Erwiesenermaßen hilft die Progressive Muskelentspannung auch bei Herz-/Kreislauf-Erkrankungen und bei Schlafstörungen sowie in der begleitenden Behandlung von Krebspatienten.

Wissenschaftliche Bewertungen der PME

Schwerpunkt Rückenschmerzen

Rohrmann et al. (2001) untersuchten die Wirksamkeit der PME bei insgesamt 60 Menschen. 20 hatten Rückenschmerzen und eine Bandscheiben-OP hinter sich, 20 hatten Multiple Sklerose und 20 waren gesund. Vor und nach den PME-Sitzungen wurde die sIgA-Konzentration im Speichel gemessen. (Der sIgA-Antikörper wird u. a zur Immunabwehr benötigt.) Auch wurde jeweils nach dem Gefühl von Entspannung oder Anspannung gefragt.

Bei den MS-Patienten und den Gesunden trat ein signifikanter Anstieg von sIgA auf, bei den Rückenschmerzpatienten nicht. Jedoch berichteten alle drei Gruppen von deutlich spürbaren Entspannungsgefühlen.

Demnach ist die Steigerung der Antikörper zur Immunabwehr auch von der Art der Erkrankung abhängig.

Schwerpunkt Schlafstörungen

In Bezug auf Schlafstörungen entwickelte und überprüfte Paterok im Jahre 1993 ein spezifisches multifaktorielles Gruppentherapieprogramm. Das Programm umfasste neben der Progressiven Muskelentspannung auch Schlaferziehung und Problemlösungsstrategien.

27 Patienten absolvierten das Programm über mehrere Wochen.

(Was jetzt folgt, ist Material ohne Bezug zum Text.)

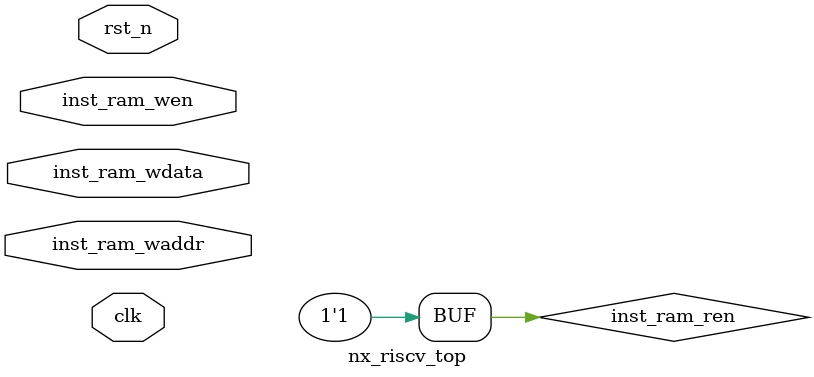
<source format=v>

module nx_riscv_top (
     input clk    // Clock
    ,input rst_n  // Asynchronous reset active low

// 测试端口
// 初始化 inst ram
    ,input inst_ram_wen
    ,input [31:0] inst_ram_waddr
    ,input [31:0] inst_ram_wdata
);

// if stage wire
wire [31:0] pre_pc;
wire [31:0] pc_src;
wire [31:0] fs_nx_pc;
wire [31:0] inst_ram_raddr;

// access instr mem
wire [31:0] wdata;
wire        wen;
wire [31:0] waddr;
wire [31:0] instr_mem;

// id stage wire
wire [31:0] ds_pc;
wire [31:0] ds_nx_pc;
wire [31:0] ds_instr;
wire [ 4:0] ds_rd_in;
wire        ds_reg_wen;
wire [31:0] ds_reg_wdata;
wire [31:0] ds_src1;
wire [31:0] ds_src2;
wire [31:0] ds_imm;
wire [ 4:0] ds_rd_out;
wire [11:0] ds_alu_control;
wire [ 5:0] ds_ctrl;


// exe stage wire
wire [31:0] es_pc;
wire [31:0] es_nx_pc;
wire [31:0] es_alu_src1;
wire [31:0] es_alu_src2;
wire [31:0] es_imm;
wire [11:0] es_alu_control;
wire [ 5:0] ds_ctrl;
wire [ 4:0] ds_rd;
wire [ 4:0] es_rd ;
// write data to data ram
wire [31:0] es_wr_data;
wire [ 5:0] es_ctrl;
wire        es_zero;
wire [31:0] es_alu_result;


// mem stage wire
wire        ren;
wire [31:0] alu_result;
wire [31:0] addr;
wire [31:0] wr_data;
wire [31:0] mem_out_data;
wire [31:0] ms_alu_result;
// rd for R type
wire [ 4:0] ms_rd;
wire [ 5:0] es_ctrl;
wire        pc;
wire        zero;
wire [ 5:0] ms_ctrl;

// wb stage wire
wire [ 4:0] ws_rd;
wire        ws_reg_wen;
wire [31:0] ws_reg_wdata;

// memory wire connect

wire  inst_ram_ren = 1'b1;
wire [31:0] inst_ram_addr ;
wire [31:0] inst_ram_rdata;

assign inst_ram_addr = inst_ram_wen ? inst_ram_waddr : inst_ram_raddr;

wire data_ram_ren  ;
wire data_ram_wen  ;
wire [31:0] data_ram_addr ;
wire [31:0] data_ram_wdata;
wire [31:0] data_ram_rdata;

assign data_ram_ren   = es_ctrl[3]    ;
assign data_ram_wen   = es_ctrl[2]    ;
assign data_ram_addr  = es_alu_result ;
assign data_ram_wdata = es_wr_data    ;
assign mem_out_data   = data_ram_rdata;


// if stage wire connect
assign pre_pc = es_nx_pc;

// id stage wire connect
assign ds_pc           = fs_nx_pc    ;
assign ds_instr        = inst_ram_rdata;
assign ds_rd_in        = ws_rd       ;
assign ds_reg_wen      = ws_reg_wen  ;
assign ds_reg_wdata    = ws_reg_wdata;

// exe stage wire connect
assign es_pc          = ds_pc;
assign es_alu_src1    = ds_src1;
assign es_alu_src2    = ds_src2;
assign es_alu_control = ds_alu_control;
assign ds_rd          = ds_rd_out;

// mem stage wire connect

// wb stage wire connect


if_stage inst_if_stage
    (
        .clk           (clk          ),
        .rst_n         (rst_n        ),
        .pre_pc        (pre_pc       ),
        .pc_src        (pc_src       ),
        .nx_pc         (fs_nx_pc     ),
        .inst_ram_raddr(inst_ram_raddr)
    );

id_stage inst_id_stage
    (
        .clk         (clk           ),
        .rst_n       (rst_n         ),
        .pc          (ds_pc         ),
        .nx_pc       (ds_nx_pc      ),
        .instr       (ds_instr      ),
        .ds_rd_in    (ds_rd_in      ),
        .reg_wen     (ds_reg_wen    ),
        .wdata       (ds_reg_wdata  ),
        .src1        (ds_src1       ),
        .src2        (ds_src2       ),
        .imm         (imm           ),
        .ds_rd_out   (ds_rd_out     ),
        .alu_control (ds_alu_control),
        .ds_ctrl     (ds_ctrl       )
    );


exe_stage inst_exe_stage
    (
        .clk         (clk           ),
        .rst_n       (rst_n         ),
        .pc          (es_pc         ),
        .nx_pc       (es_nx_pc      ),
        .alu_src1    (es_alu_src1   ),
        .alu_src2    (es_alu_src2   ),
        .imm         (imm           ),
        .alu_control (es_alu_control),
        .ds_ctrl     (ds_ctrl       ),
        .ds_rd       (ds_rd         ),
        .es_rd       (es_rd         ),
        .wr_data     (es_wr_data    ),
        .es_ctrl     (es_ctrl       ),
        .zero        (es_zero       ),
        .alu_result  (es_alu_result )
    );

mem_stage inst_mem_stage
    (
      .clk           (clk           ),
      .rst_n         (rst_n         ),
      .mem_out_data  (mem_out_data  ),
      .ms_mem_out    (ms_mem_out    ),
      .es_alu_result (es_alu_result ),
      .ms_alu_result (ms_alu_result ),
      .es_rd         (es_rd         ),
      .ms_rd         (ms_rd         ),
      .es_ctrl       (es_ctrl       ),
      .zero          (zero          ),
      .pc_src        (pc_src        ),
      .ms_ctrl       (ms_ctrl       )
    );


wb_stage inst_wb_stage
    (
        .clk           (clk          ),
        .rst_n         (rst_n        ),
        .ms_mem_out    (ms_mem_out   ),
        .ms_alu_result (ms_alu_result),
        .ms_ctrl       (ms_ctrl      ),
        .ms_rd         (ms_rd        ),
        .ws_rd         (ws_rd        ),
        .ws_reg_wen    (ws_reg_wen   ),
        .ws_reg_wdata  (ws_wdata     )
    );


memory_md U_inst_mem (
        .clk   (clk),
        .ren   (inst_ram_ren  ),
        // 地址是需要处理的
        .wen   (inst_ram_wen  ),
        .addr  (inst_ram_addr ),
        .wdata (inst_ram_wdata),
        .rdata (inst_ram_rdata)
    );

localparam DEPTH = 1024;
memory_md #(
        .DEPTH(DEPTH)
    ) U_data_mem (
        .clk   (clk),
        .ren   (data_ram_ren  ),
        .wen   (data_ram_wen  ),
        .addr  (data_ram_addr ),
        .wdata (data_ram_wdata),
        .rdata (data_ram_rdata)
    );

endmodule

</source>
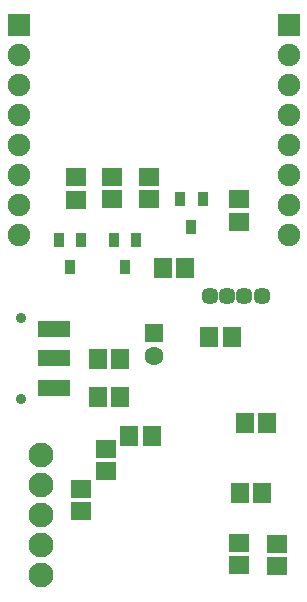
<source format=gbr>
G04 DipTrace 3.0.0.1*
G04 BottomMask.gbr*
%MOIN*%
G04 #@! TF.FileFunction,Soldermask,Bot*
G04 #@! TF.Part,Single*
%ADD49C,0.035433*%
%ADD56C,0.057087*%
%ADD60C,0.062992*%
%ADD62R,0.062992X0.062992*%
%ADD64C,0.082677*%
%ADD80R,0.106299X0.055118*%
%ADD82R,0.033465X0.049213*%
%ADD86C,0.074803*%
%ADD88R,0.074803X0.074803*%
%ADD90R,0.066929X0.059055*%
%ADD92R,0.059055X0.066929*%
%FSLAX26Y26*%
G04*
G70*
G90*
G75*
G01*
G04 BotMask*
%LPD*%
D92*
X1195932Y737533D3*
X1270735D3*
X723360Y1185040D3*
X798163D3*
X723229Y1056431D3*
X798032D3*
X1287664Y970998D3*
X1212861D3*
D88*
X458399Y2296982D3*
D86*
Y2196982D3*
Y2096982D3*
Y1996982D3*
Y1896982D3*
Y1796982D3*
Y1696982D3*
Y1596982D3*
D88*
X1358530Y2296982D3*
D86*
Y2196982D3*
Y2096982D3*
Y1996982D3*
Y1896982D3*
Y1796982D3*
Y1696982D3*
Y1596982D3*
D82*
X997113Y1715748D3*
X1071916D3*
X1034515Y1625197D3*
X775984Y1580840D3*
X850788D3*
X813386Y1490289D3*
X593439Y1580446D3*
X668242D3*
X630840Y1489895D3*
D90*
X749607Y884646D3*
Y809843D3*
D92*
X902625Y928215D3*
X827822D3*
D90*
X666929Y676378D3*
Y751181D3*
X1319554Y567717D3*
Y492914D3*
X1194620Y570735D3*
Y495932D3*
X1194488Y1717061D3*
Y1642257D3*
D92*
X940026Y1487008D3*
X1014830D3*
X1169160Y1258137D3*
X1094357D3*
D90*
X893045Y1716404D3*
Y1791208D3*
X771391Y1716929D3*
Y1791732D3*
X648688Y1715486D3*
Y1790289D3*
D80*
X574935Y1087664D3*
Y1186089D3*
Y1284515D3*
D49*
X466667Y1052231D3*
Y1319948D3*
D64*
X534777Y863124D3*
Y763124D3*
Y663124D3*
Y563124D3*
Y463124D3*
D62*
X910368Y1271654D3*
D60*
Y1192914D3*
D56*
X1268557Y1393116D3*
X1210682D3*
X1152808D3*
X1094934D3*
M02*

</source>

Der Therapieerfolg wurde mittels Schlaftagebüchern und Messgeräten erfasst.

Die Ergebnisse wiesen deutliche, klinisch bedeutsame Veränderungen in der Schlafqualität aus. Insbesondere die Messungen dokumentierten ein deutlich schnelleres Einschlafen und längeres Durchschlafen. Die Patienten selbst berichteten, alle drei Bausteine des Behandlungsprogramms seien für sie wichtig gewesen.

Gesamtbewertung

Grawe et al. bezeichnen die PME als „eine vergleichsweise sehr gut untersuchte Therapiemethode“. Insgesamt seien Wirksamkeits-Studien mit insgesamt 3254 Patienten durchgeführt worden. Die methodische Qualität der Studien sei „etwas über dem Durchschnitt“, die Effektmessung allerdings eher „schmal angelegt“ gewesen. Das heißt: Es wurden nur die Veränderungen der Hauptsymptomatik beobachtet. Knapp 75 Prozent der Patienten hätten bedeutsame Verbesserungen ihrer Symptome und ihrer vegetativen Stabilität erfahren.

Fazit

Die zahlreichen Forschungsergebnisse sprechen für die hohe Wirksamkeit der Progressiven Muskelentspannung. Sie ist in der psychologischen Schmerztherapie ebenso wirksam wie bei Herzkreislauferkrankungen, Schlafstörungen und Problemen des Verdauungstraktes. Selbst für Krebspatienten ist sie hilfreich. In den meisten Bereichen sind die Ergebnisse dann am besten, wenn PME in Kombination mit anderen Maßnahmen angewendet wird. Wer sich aber all jene Symptome möglichst lang vom Hals halten will, nutzt PME-Angebote schon präventiv in jüngeren Jahren – oder sorgt anderweitig für tägliche Entspannung im eigenen Leben.